This is how Hinduism and India is taught in the West

Here’s an analogy to describe how Hinduism and India is taught to students in Western schools and colleges. Mind you, in most cases, this is the first time the students are encountering Hinduism in any serious manner.

The analogy is of teenagers in a driving school.

In the first lecture at a driving school, while the students still have the option of opt-ing out (with full refund!), the school will likely show videos of some one driving a car through scenic landscapes, or of a race car zooming past the background, and other enticing videos. And they will talk about the freedom which comes from driving. If not romantically positive, at the very least, it will be utilitarian – you will have greater job opportunities if you know how to drive. Then, once the student is in, they will get to the technical aspects of steering control, gears, etc and hands-on training. This will go on for a few months till the student is a confident driver. Then in the last lecture, they will talk about the potential risks. They may show videos of crashing or burning cars. But they will also tell you that all the hazards can be avoided if certain precautions are followed. They will be very clear that driving per se is not the problem, the real problem is not following proper traffic rules and safety precautions.

At the end of the course, the student will be confident and eager to drive and encourage his friends to do the same.
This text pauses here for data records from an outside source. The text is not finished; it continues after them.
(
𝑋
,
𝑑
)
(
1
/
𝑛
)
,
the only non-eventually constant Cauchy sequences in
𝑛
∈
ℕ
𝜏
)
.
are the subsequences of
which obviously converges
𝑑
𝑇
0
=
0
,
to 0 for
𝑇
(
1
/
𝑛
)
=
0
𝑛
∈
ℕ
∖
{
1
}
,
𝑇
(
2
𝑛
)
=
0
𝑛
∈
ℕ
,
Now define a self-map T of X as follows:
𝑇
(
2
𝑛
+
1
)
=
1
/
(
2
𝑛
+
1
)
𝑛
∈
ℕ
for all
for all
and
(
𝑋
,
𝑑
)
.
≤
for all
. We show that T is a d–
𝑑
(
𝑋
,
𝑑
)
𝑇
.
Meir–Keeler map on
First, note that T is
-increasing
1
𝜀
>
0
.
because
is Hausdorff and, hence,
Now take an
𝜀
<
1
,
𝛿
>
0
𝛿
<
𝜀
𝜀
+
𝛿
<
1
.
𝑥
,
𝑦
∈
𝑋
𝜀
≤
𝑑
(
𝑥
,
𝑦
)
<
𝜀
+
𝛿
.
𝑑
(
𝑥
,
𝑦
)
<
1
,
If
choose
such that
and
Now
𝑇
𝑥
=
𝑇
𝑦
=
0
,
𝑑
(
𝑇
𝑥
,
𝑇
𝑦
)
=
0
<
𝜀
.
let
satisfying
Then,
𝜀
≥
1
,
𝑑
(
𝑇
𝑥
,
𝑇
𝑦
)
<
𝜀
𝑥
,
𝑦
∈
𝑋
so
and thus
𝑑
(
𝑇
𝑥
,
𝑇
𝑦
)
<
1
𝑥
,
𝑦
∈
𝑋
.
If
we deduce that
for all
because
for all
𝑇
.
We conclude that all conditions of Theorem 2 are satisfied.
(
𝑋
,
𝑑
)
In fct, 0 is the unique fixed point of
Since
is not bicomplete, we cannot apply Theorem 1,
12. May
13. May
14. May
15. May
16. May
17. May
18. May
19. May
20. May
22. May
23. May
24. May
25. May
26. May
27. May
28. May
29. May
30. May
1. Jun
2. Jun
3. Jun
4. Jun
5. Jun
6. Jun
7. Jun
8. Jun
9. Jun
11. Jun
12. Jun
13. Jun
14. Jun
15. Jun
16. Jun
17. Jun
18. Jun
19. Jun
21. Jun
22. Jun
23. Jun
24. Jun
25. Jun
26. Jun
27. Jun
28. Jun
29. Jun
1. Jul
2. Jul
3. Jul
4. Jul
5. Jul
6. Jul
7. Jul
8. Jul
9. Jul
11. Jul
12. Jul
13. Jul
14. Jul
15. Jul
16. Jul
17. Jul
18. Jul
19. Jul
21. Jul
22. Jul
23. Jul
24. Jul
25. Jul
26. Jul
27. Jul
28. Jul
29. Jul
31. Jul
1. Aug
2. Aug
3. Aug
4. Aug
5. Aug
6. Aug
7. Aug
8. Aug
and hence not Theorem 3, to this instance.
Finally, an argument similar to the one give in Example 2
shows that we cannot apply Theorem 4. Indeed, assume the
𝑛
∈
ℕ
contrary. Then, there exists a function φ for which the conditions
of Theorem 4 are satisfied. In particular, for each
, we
Now contrast that with how Hinduism and India is taught –

The course typically begins with multiple lectures full of gruesome videos of crashing  and burning cars, statistics of the number of people injured or killed, and so on [read – caste oppression, primitive, archaic, regressive, rigid, ..]. Then in the middle technical part of the course, it will be all about how the machine and the humans can go wrong [read – mechanics of how the evils manifest in the form of weird Gods, esoteric mantras, Brahmin supremacy, ..]. How one cannot count on other drivers on the road following traffic rules. They will point out that the there are continuous explosions in the internal combustion engine and how easy it is for the explosions to go out of control! [read – the whole system is fundamentally broken] Of course, there is no room for the romantically positive or even the utilitarian aspects.

At the end of the course, forget driving himself, the student will be scared just by watching a car on the TV!

Which one do you think is the right way of teaching a civilization?